▶ _AIM_
Please repeat the listing below word for word, from the line with "pose: elev=155.2 azim=127.0" up to and including the line with "Dot at: (263, 266)". Leave the pictures out of your answer.

▶ _RECORDED INFORMATION_
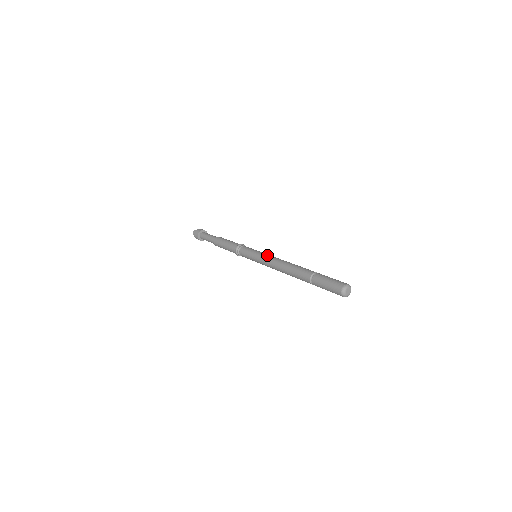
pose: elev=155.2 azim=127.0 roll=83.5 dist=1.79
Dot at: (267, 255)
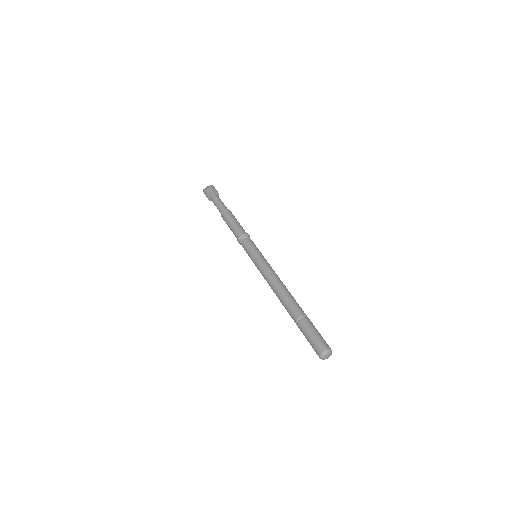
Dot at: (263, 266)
...
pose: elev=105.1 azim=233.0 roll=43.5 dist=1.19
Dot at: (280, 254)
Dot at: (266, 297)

▶ _WRITTEN ANSWER_
pose: elev=155.2 azim=127.0 roll=83.5 dist=1.79
Dot at: (267, 255)
Dot at: (263, 266)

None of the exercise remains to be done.